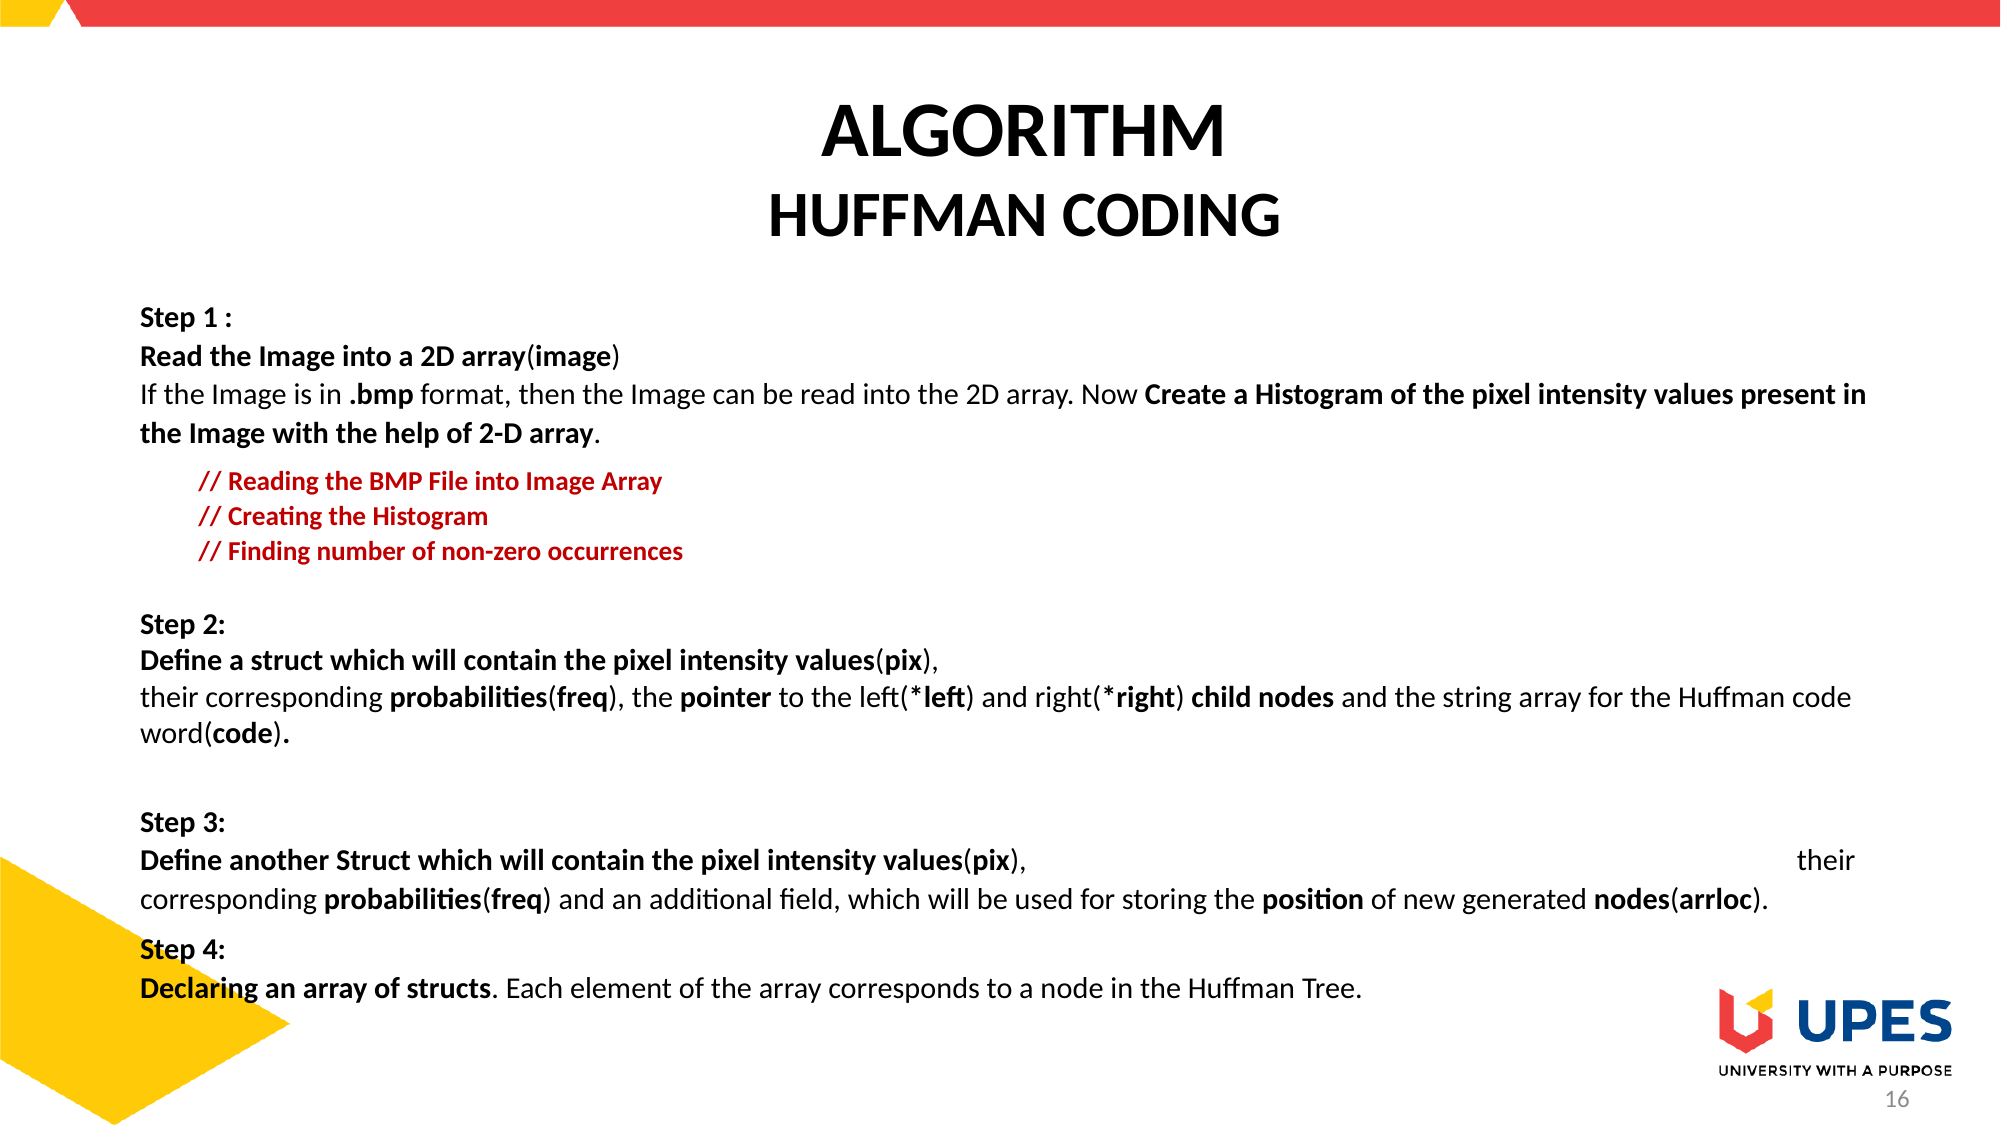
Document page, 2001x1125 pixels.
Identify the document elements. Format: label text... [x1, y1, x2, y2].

picture [0, 0, 2001, 1125]
title ALGORITHM HUFFMAN CODING [125, 70, 1925, 258]
list Step 1 : Read the Image into a 2D array(image) If the Image is in .bmp format, then the Image can be read into the 2D array. Now Create a Histogram of the pixel intensity values present in the Image with the help of 2-D array. // Reading the BMP File into Image Array // Creating the Histogram // Finding number of non-zero occurrences Step 2: Define a struct which will contain the pixel intensity values(pix), their corresponding probabilities(freq), the pointer to the left(*left) and right(*right) child nodes and the string array for the Huffman code word(code). Step 3: Define another Struct which will contain the pixel intensity values(pix), their corresponding probabilities(freq) and an additional field, which will be used for storing the position of new generated nodes(arrloc). Step 4: Declaring an array of structs. Each element of the array corresponds to a node in the Huffman Tree. [125, 287, 1925, 1030]
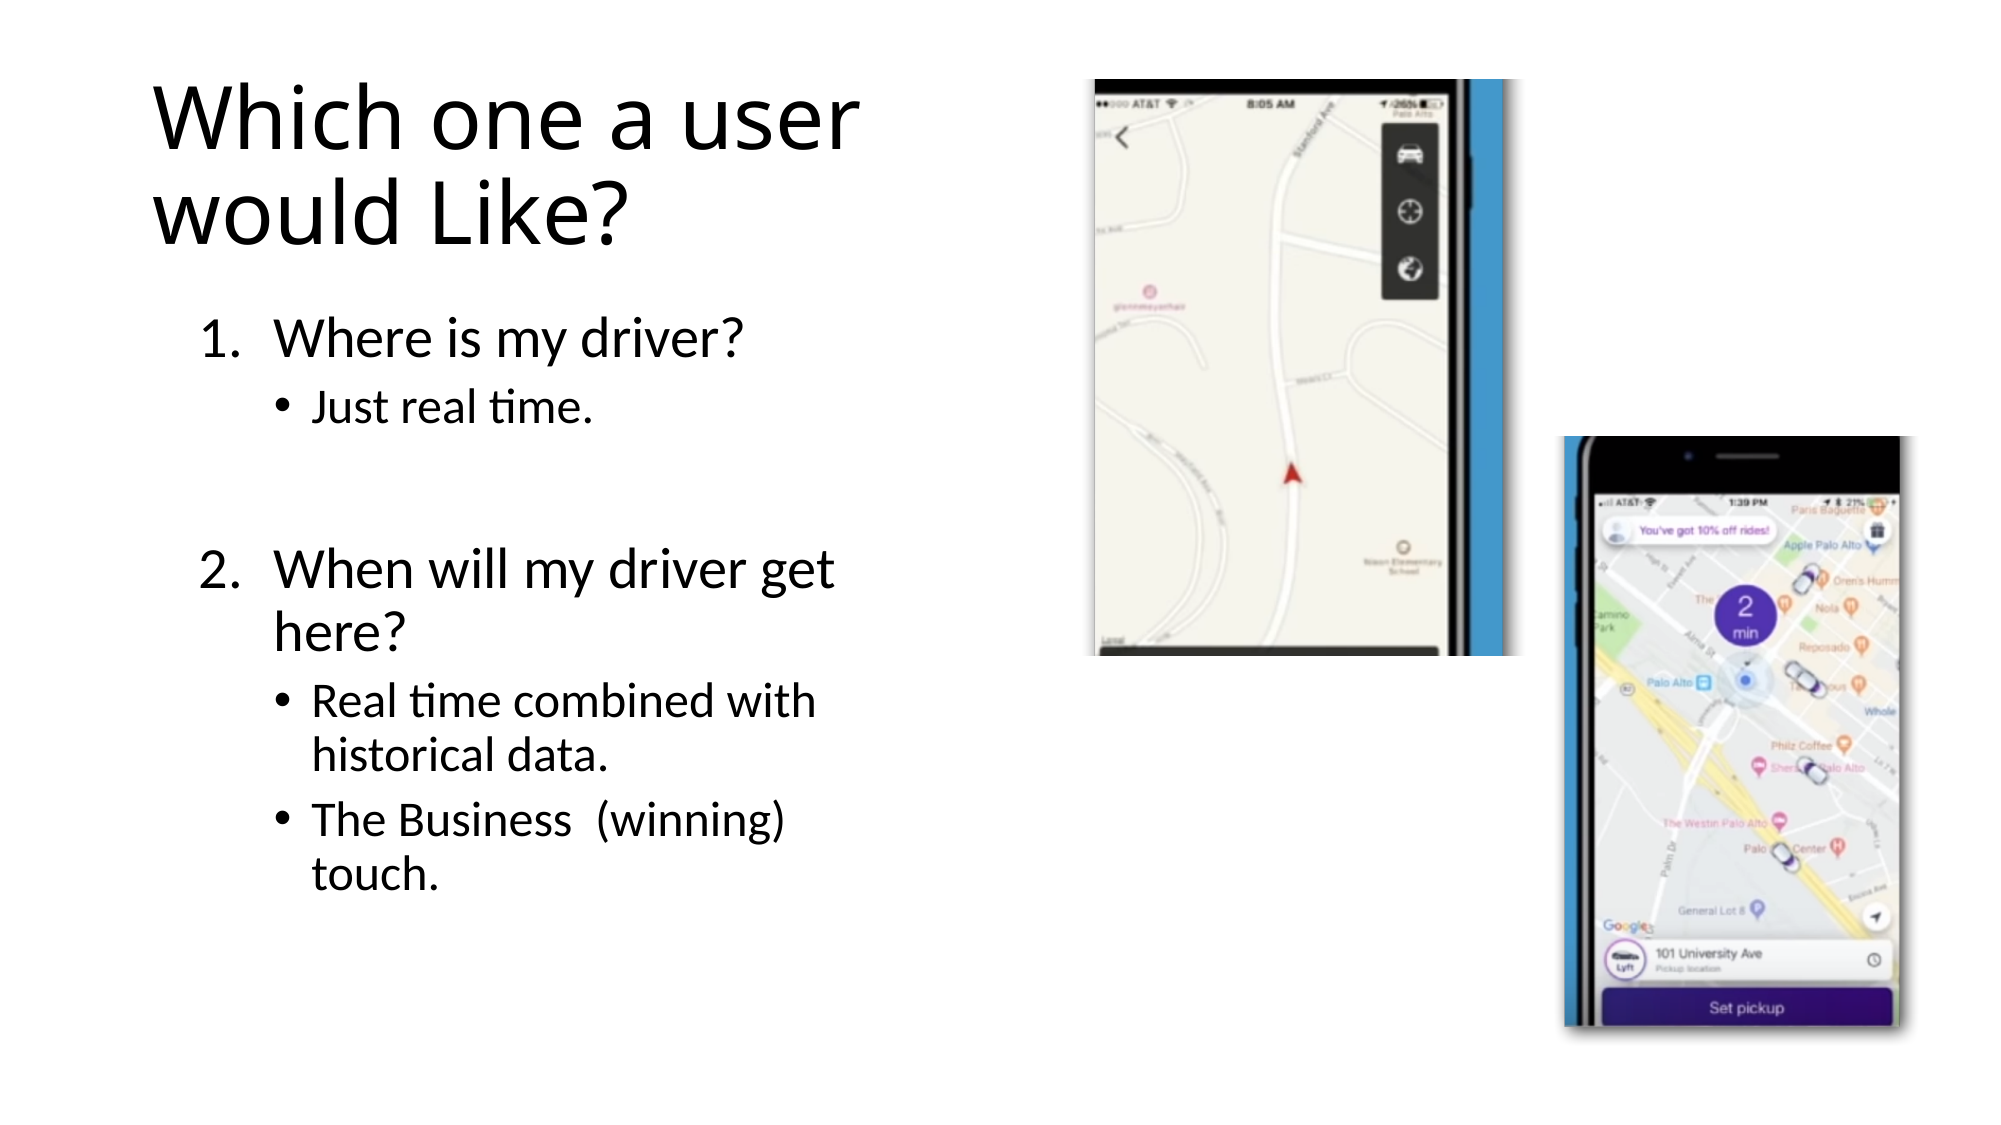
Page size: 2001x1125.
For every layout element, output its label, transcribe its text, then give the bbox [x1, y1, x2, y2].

picture [1552, 436, 1921, 1047]
list Where is my driver? Just real time. When will my driver get here? Real time combined with historical data. The Business (winning) touch. [183, 299, 930, 1014]
picture [1080, 79, 1528, 656]
title Which one a user would Like? [137, 59, 930, 278]
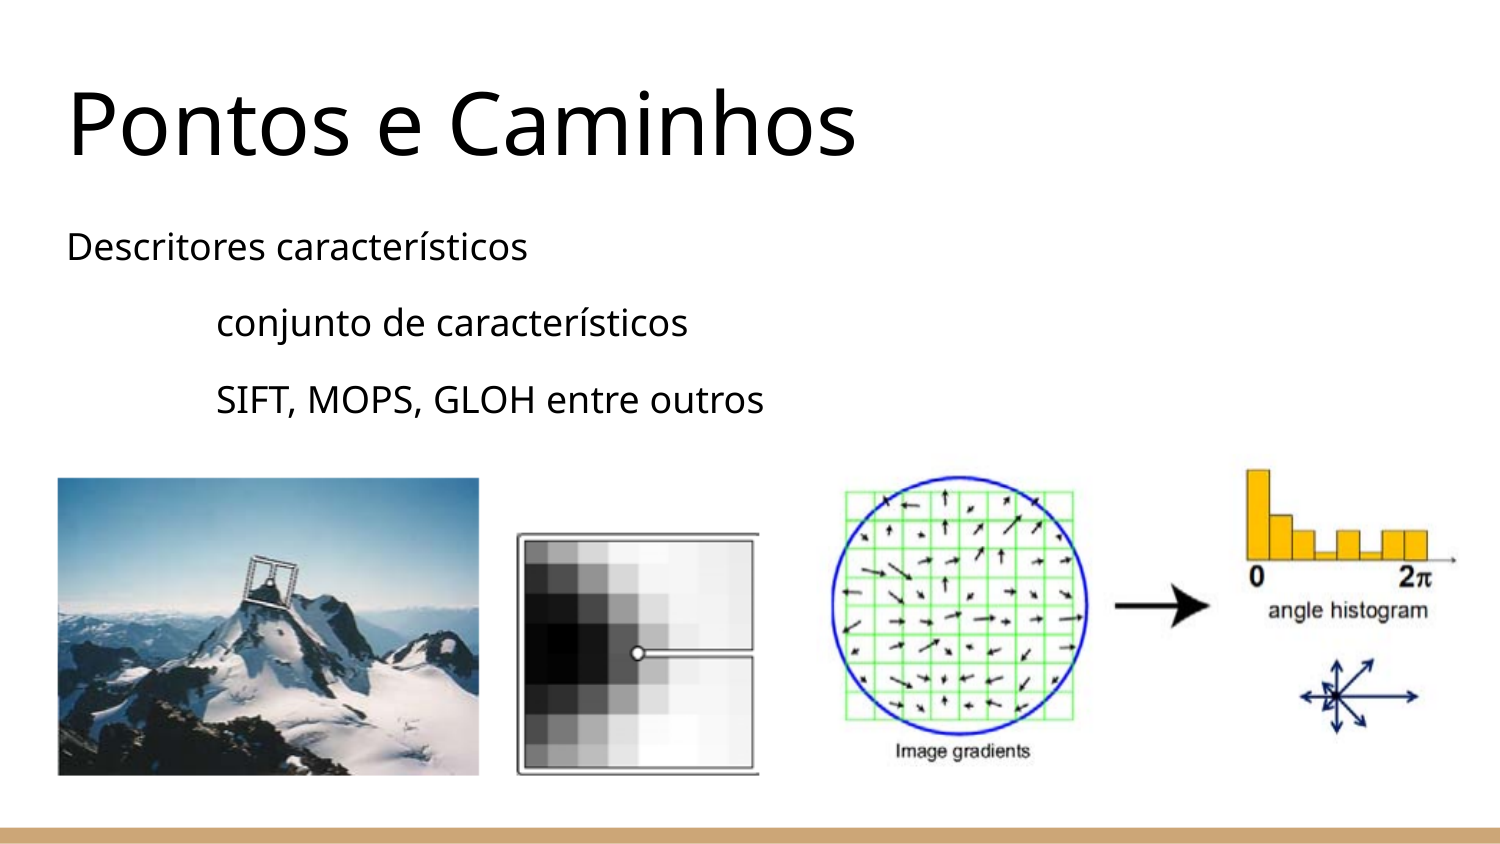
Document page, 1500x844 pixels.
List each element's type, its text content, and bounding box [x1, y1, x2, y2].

list Descritores característicos conjunto de característicos SIFT, MOPS, GLOH entre outros [51, 200, 1449, 752]
picture [803, 450, 1474, 771]
picture [33, 450, 783, 790]
title Pontos e Caminhos [51, 51, 1449, 189]
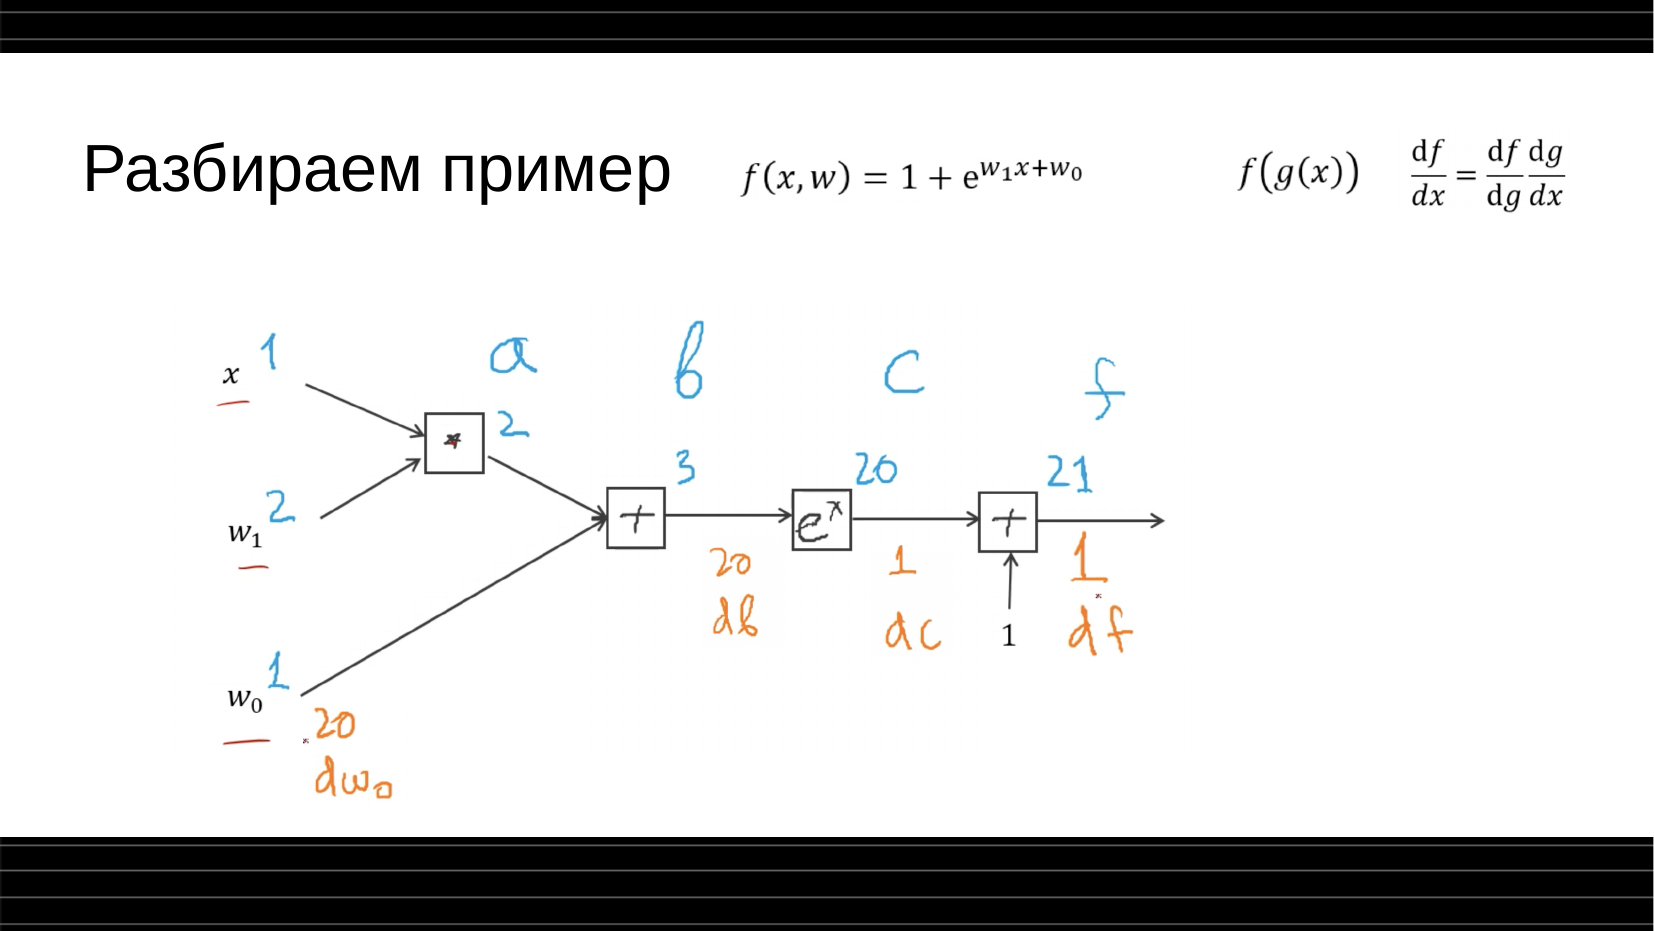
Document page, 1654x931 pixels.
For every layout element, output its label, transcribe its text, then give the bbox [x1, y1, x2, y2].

picture [157, 298, 1211, 816]
picture [1232, 142, 1365, 199]
title Разбираем пример [82, 92, 1571, 248]
picture [0, 0, 1654, 53]
picture [0, 837, 1654, 931]
picture [728, 143, 1101, 203]
picture [1394, 127, 1569, 214]
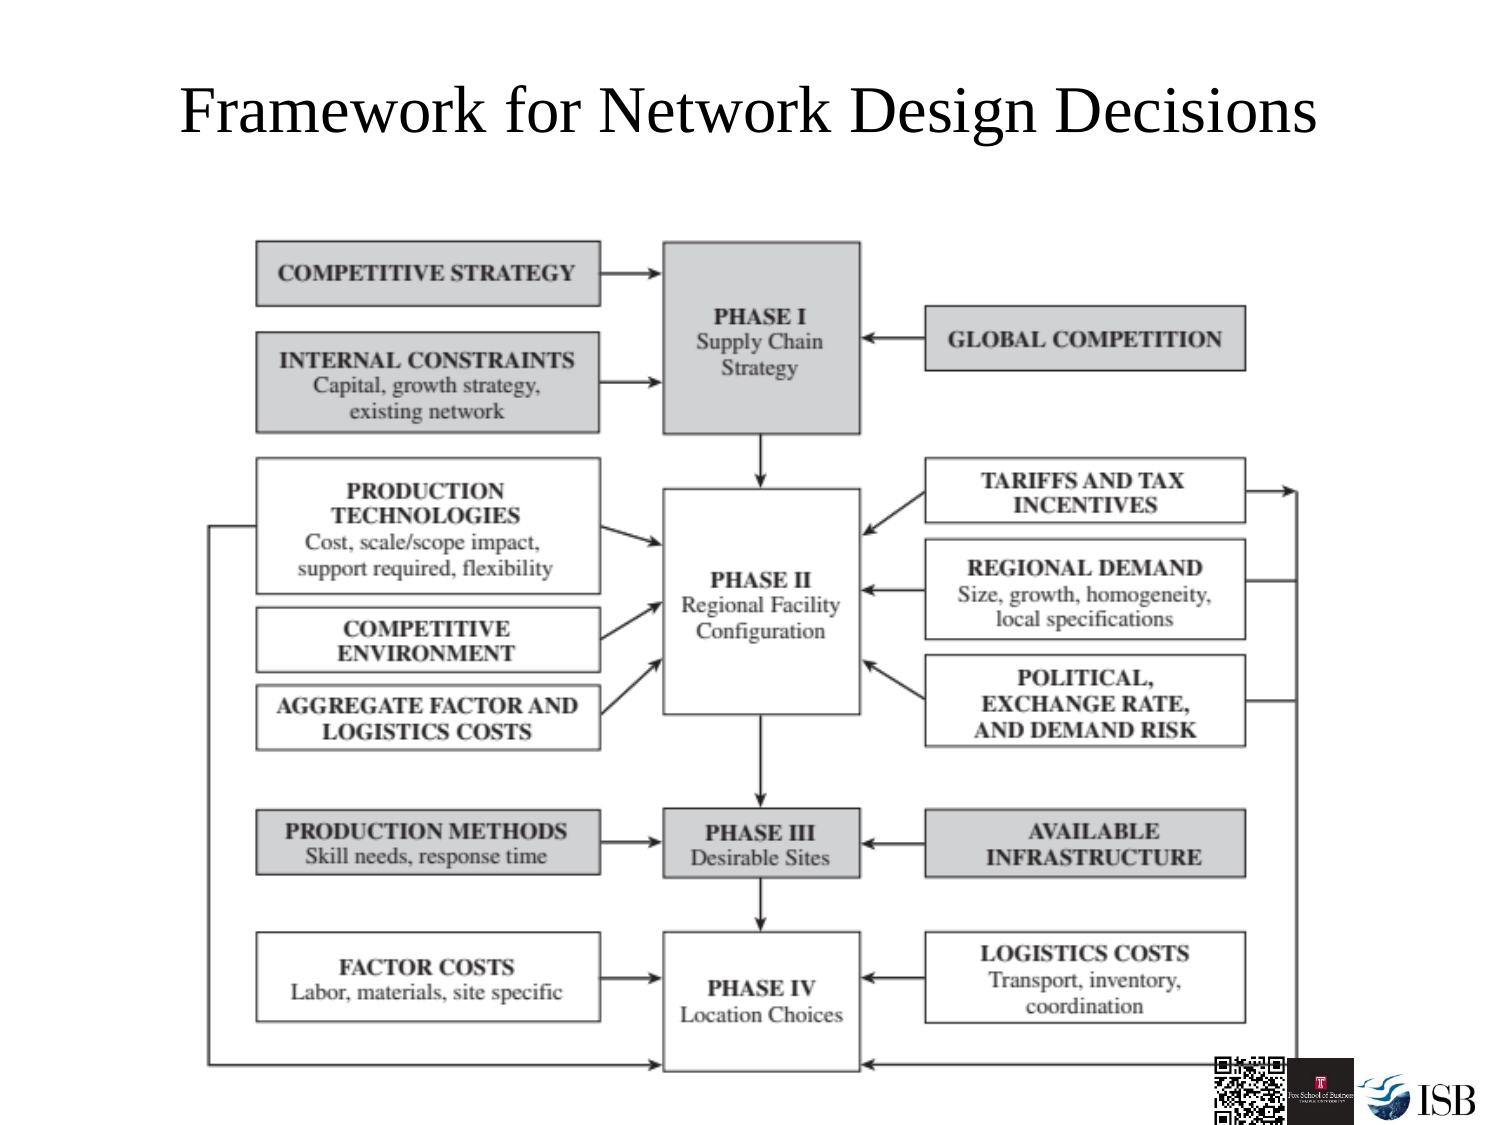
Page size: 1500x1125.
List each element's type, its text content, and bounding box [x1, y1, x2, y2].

title Framework for Network Design Decisions [112, 12, 1388, 200]
picture [201, 234, 1475, 1125]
━━━━━━━━━━━━━━━━━━━━━━━━━━━━━━
Each line above with the word "pixels" needs to be copied.

▸ Written solution
Document page, 2001x1125 pixels.
Document page, 1500x844 pixels.
Document page, 1654x931 pixels.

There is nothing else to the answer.